In previous post I measured execution speed of static and instance methods. Here I’ll dig deeper and I’ll try to find where the difference comes from. Bear in mind, I don’t have a deep knowledge of processors, JIT or assembly. I’m just thinking out loud, poking and observing.
What’s the main difference between static and instance method? Yes. The
this parameter. And also whether the call is direct or indirect (aka virtual). Could these two pieces be the reason for the speed difference?
this argument is not eating too much of time as one can easily prove comparing times for
Static2 in previous post. These times are virtually the same (RyuJIT on .NET 64-bit times I consider being an exception rather than a rule). But the
this argument also needs to be validated that it’s not
null. In case of virtual call, the address of method to be called needs to be found.
What is processor instructed to do
Static method call.
00007FF86D6304C4 call 00007FF86D6300A8
And compare this to direct instance method call.

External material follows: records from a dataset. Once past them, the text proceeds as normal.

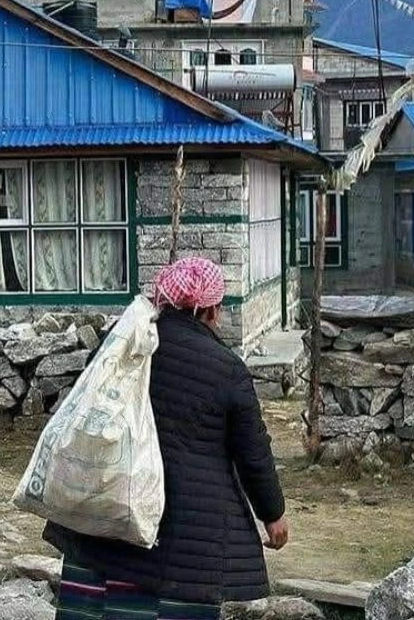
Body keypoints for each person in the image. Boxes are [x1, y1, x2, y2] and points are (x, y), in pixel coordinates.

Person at [44, 257, 289, 619]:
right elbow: (253, 454)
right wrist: (273, 514)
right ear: (211, 311)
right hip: (185, 539)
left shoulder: (122, 344)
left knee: (96, 608)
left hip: (106, 512)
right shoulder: (225, 367)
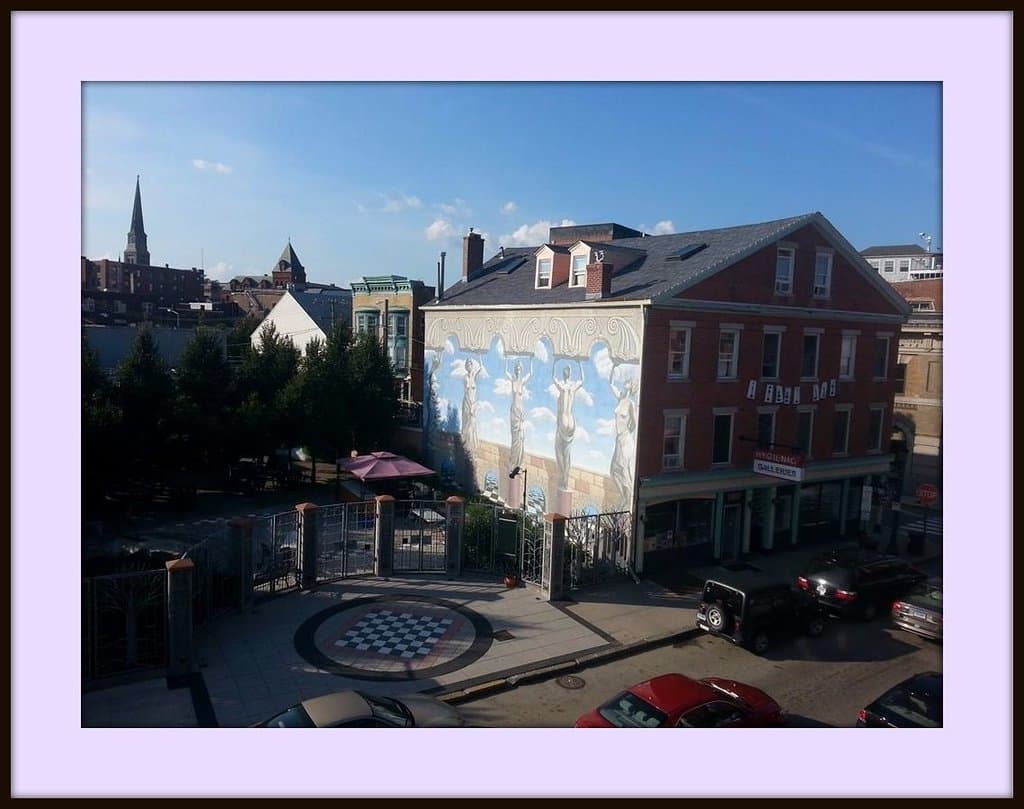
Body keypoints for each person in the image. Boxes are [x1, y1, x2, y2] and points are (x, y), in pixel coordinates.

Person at [552, 360, 585, 491]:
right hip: (571, 421)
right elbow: (582, 379)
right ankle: (565, 477)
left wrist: (554, 363)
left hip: (563, 420)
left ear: (564, 374)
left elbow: (553, 378)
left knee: (558, 449)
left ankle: (563, 477)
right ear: (570, 374)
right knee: (567, 452)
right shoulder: (573, 387)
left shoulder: (562, 386)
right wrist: (581, 363)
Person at [609, 368, 638, 511]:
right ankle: (624, 496)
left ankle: (629, 499)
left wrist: (626, 433)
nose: (624, 384)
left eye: (627, 383)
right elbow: (611, 384)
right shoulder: (620, 399)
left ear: (631, 386)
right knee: (613, 471)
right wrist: (613, 368)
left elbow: (634, 422)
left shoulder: (631, 404)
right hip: (618, 439)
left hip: (626, 440)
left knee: (623, 469)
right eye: (625, 382)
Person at [506, 358, 532, 470]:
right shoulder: (513, 380)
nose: (518, 370)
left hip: (520, 412)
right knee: (514, 437)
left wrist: (530, 359)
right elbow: (505, 372)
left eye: (520, 368)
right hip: (514, 411)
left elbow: (530, 374)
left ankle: (518, 460)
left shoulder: (522, 382)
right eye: (516, 368)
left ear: (522, 370)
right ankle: (513, 459)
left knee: (520, 437)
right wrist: (506, 359)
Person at [461, 356, 481, 452]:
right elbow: (466, 391)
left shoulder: (474, 376)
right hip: (466, 402)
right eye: (467, 364)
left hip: (473, 402)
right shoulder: (465, 377)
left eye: (470, 364)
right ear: (466, 366)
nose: (469, 365)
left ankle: (471, 446)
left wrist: (479, 355)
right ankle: (465, 445)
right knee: (466, 424)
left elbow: (480, 368)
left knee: (472, 424)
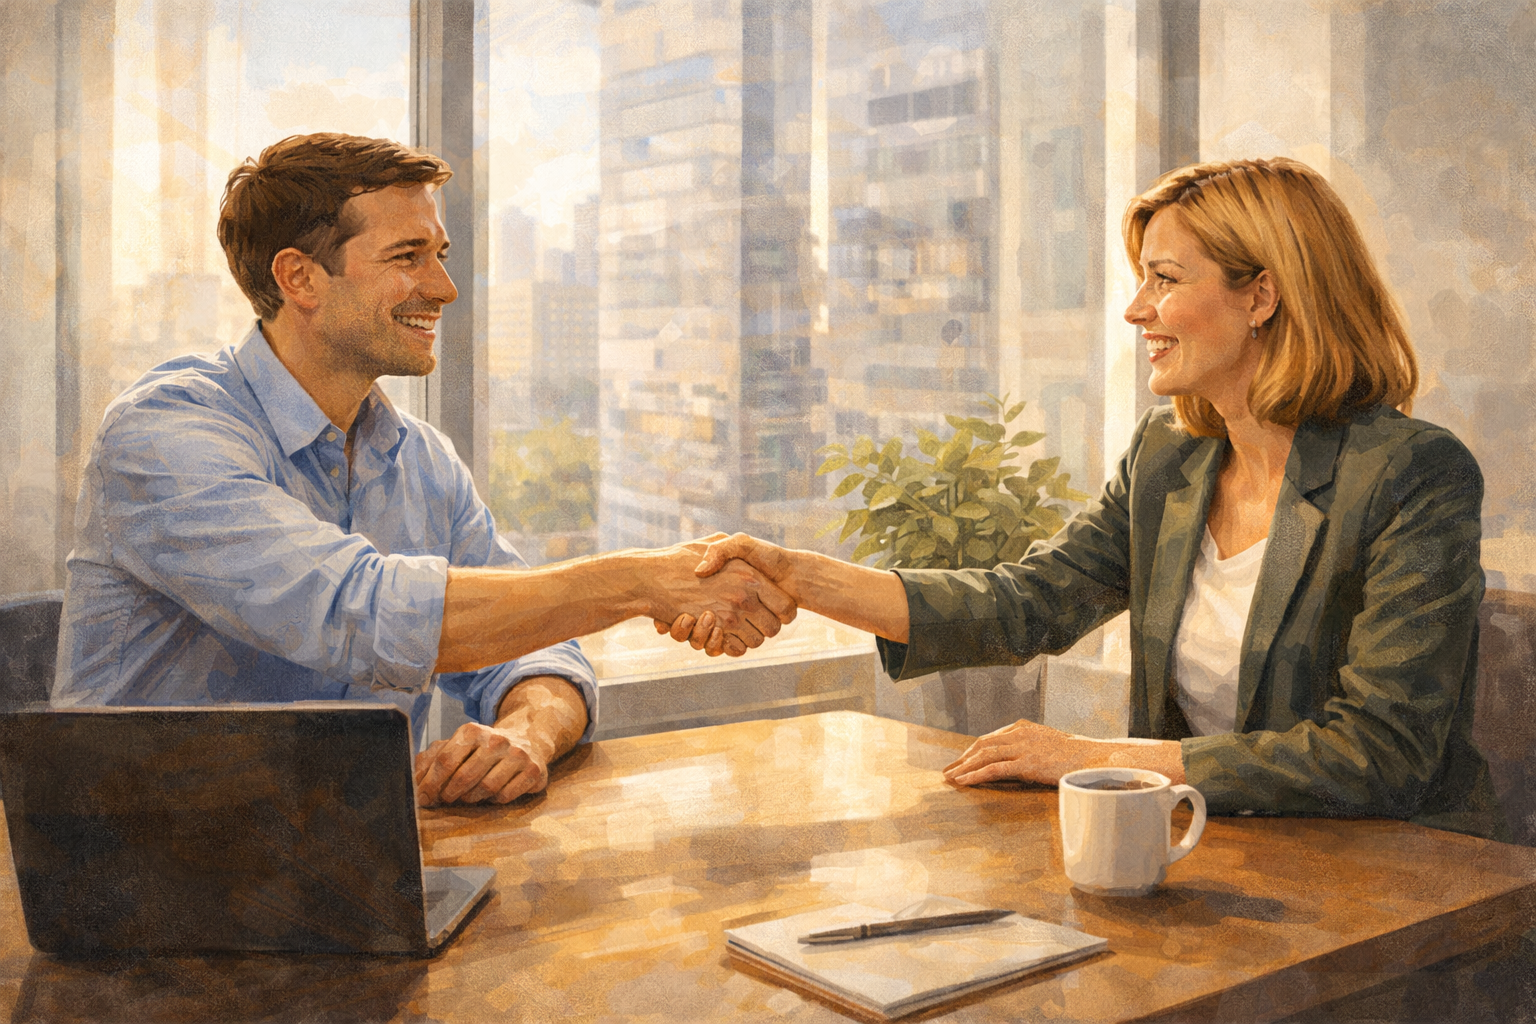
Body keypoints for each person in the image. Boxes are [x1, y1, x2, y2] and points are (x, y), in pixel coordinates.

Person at [663, 157, 1504, 840]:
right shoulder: (1170, 458)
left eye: (1165, 279)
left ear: (1261, 296)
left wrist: (1095, 757)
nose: (1138, 310)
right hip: (1215, 851)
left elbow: (1380, 752)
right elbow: (1030, 602)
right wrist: (803, 578)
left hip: (1395, 882)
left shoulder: (1413, 475)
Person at [54, 133, 795, 807]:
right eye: (408, 258)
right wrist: (635, 581)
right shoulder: (163, 434)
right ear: (300, 278)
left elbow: (541, 652)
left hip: (358, 873)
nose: (443, 288)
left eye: (438, 255)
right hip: (146, 881)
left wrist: (527, 733)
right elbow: (357, 612)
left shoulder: (423, 462)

00007FF86D6204C4 cmp dword ptr [rcx],ecx 00007FF86D6204C6 call 00007FF86D6200B0
cmp [rcx], ecx is clearly the validation of
this. Looking at generated assembly for various method I’m pretty sure both CLR and CoreCLR are using fastcall-like calling convention (in the assembly snippet above in 64-bit version). In this convention the
RCX register is first integer argument. In common languages that’s where the
this is. The result of
cmp is not used, but that’s fine. Just trying to dereference the
RCX in case it’s
0, will raise segfault and subsequently
NullReferenceException. Moving forward to virtual call.

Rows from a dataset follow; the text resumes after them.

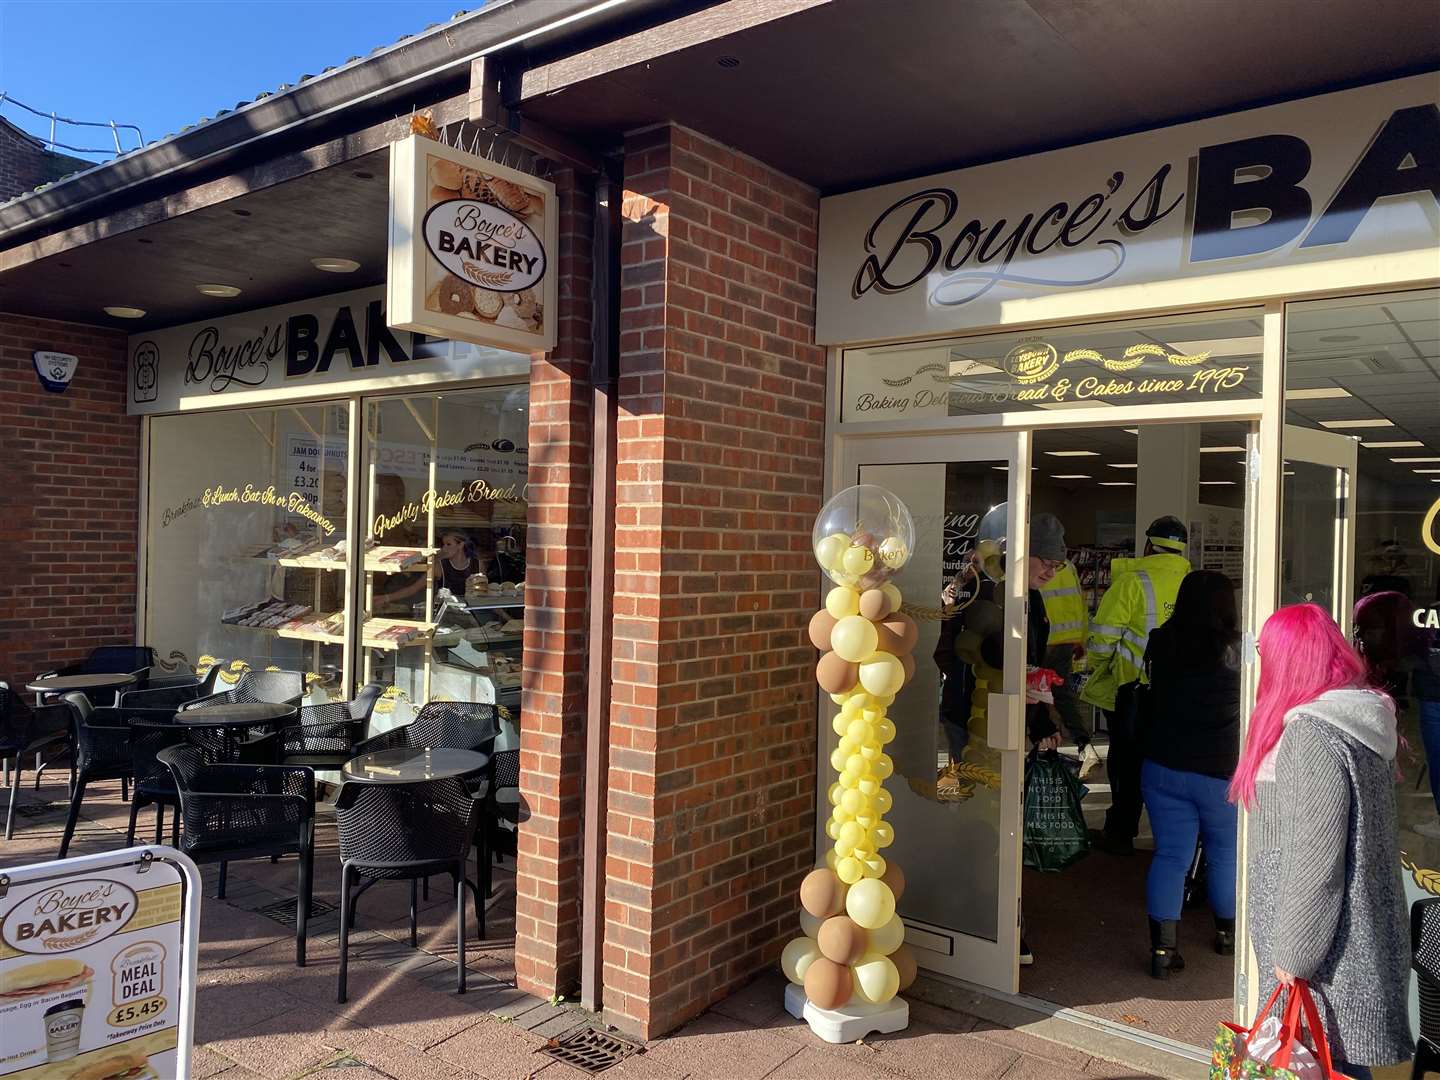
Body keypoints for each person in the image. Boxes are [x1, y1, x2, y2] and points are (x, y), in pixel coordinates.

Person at [1232, 603, 1413, 1080]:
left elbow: (1316, 858)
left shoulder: (1312, 733)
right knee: (1332, 1062)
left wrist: (1293, 954)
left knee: (1321, 1061)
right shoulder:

00007FF86D6004C4 mov r11,7FF86D500020h 00007FF86D6004CE cmp dword ptr [rcx],ecx 00007FF86D6004D0 call qword ptr [r11]
Exactly as expected. The
null check is still there, plus now the call goes via the
R11 register’s value, not address directly (By the way, there’s an effort in CoreCLR to devirtualize (not only) such calls.).
Just in case you’d like to see how it would look like for structures, I looked at that as well.

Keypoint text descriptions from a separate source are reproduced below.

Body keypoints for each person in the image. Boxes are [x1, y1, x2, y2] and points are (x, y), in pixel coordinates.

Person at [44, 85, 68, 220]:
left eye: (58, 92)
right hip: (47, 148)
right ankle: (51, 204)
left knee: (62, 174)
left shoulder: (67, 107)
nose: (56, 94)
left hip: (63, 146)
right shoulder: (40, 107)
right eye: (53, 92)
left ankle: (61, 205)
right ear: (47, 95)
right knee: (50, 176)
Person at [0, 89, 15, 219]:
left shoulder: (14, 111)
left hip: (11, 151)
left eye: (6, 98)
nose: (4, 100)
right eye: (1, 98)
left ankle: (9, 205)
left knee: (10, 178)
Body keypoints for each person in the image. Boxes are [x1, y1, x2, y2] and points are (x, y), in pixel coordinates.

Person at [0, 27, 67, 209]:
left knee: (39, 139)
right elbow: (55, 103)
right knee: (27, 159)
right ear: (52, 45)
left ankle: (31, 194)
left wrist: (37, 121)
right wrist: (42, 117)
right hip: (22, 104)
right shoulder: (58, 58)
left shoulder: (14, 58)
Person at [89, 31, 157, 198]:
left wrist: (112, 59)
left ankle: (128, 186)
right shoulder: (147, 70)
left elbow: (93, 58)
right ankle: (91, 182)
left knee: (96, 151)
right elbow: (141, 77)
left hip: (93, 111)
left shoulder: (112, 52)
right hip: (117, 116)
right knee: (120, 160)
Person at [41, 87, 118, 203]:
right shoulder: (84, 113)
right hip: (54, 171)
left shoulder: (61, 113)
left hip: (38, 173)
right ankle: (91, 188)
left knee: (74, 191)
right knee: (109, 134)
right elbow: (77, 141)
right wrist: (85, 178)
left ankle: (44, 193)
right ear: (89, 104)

00007FF86D6104C4 mov qword ptr [rsp+30h],rcx 00007FF86D6104C9 lea rcx,[rsp+30h] 00007FF86D6104CE call 00007FF86D610098
Awesome again. Structures are value types, thus cannot be
null, therefore the
null check is not there.
All this together, it’s clear why the static method is fastest and virtual call slowest. There’s simply more work to be done.
As I said at the beginning I’m not an expert in processors, JIT or assembly. I was connecting the dots and trying how changing this changes that and whether I can pair it with some other stuff I already knew. At the end this isn’t useful for day to day .NET programming, but, hey, the road to the knowledge was an absolute blast.